* [Consigne] Recopiez à l'identique les lignes de texte de l'ensemble des documents, en omettant les images.

######

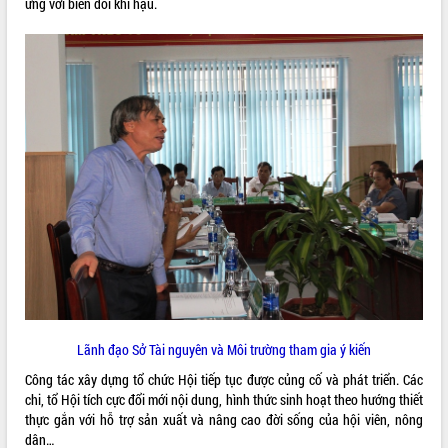
ứng với biến đổi khí hậu.
Tất cả:
66097129
Lãnh đạo Sở Tài nguyên và Môi trường tham gia ý kiến
Công tác xây dựng tổ chức Hội tiếp tục được củng cố và phát triển. Các
chi, tổ Hội tích cực đổi mới nội dung, hình thức sinh hoạt theo hướng thiết
thực gắn với hỗ trợ sản xuất và nâng cao đời sống của hội viên, nông
dân…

######

* [Zone de réponse]
ứng với biến đổi khí hậu.
Tất cả:
66097129
Lãnh đạo Sở Tài nguyên và Môi trường tham gia ý kiến
Công tác xây dựng tổ chức Hội tiếp tục được củng cố và phát triển. Các
chi, tổ Hội tích cực đổi mới nội dung, hình thức sinh hoạt theo hướng thiết
thực gắn với hỗ trợ sản xuất và nâng cao đời sống của hội viên, nông
dân…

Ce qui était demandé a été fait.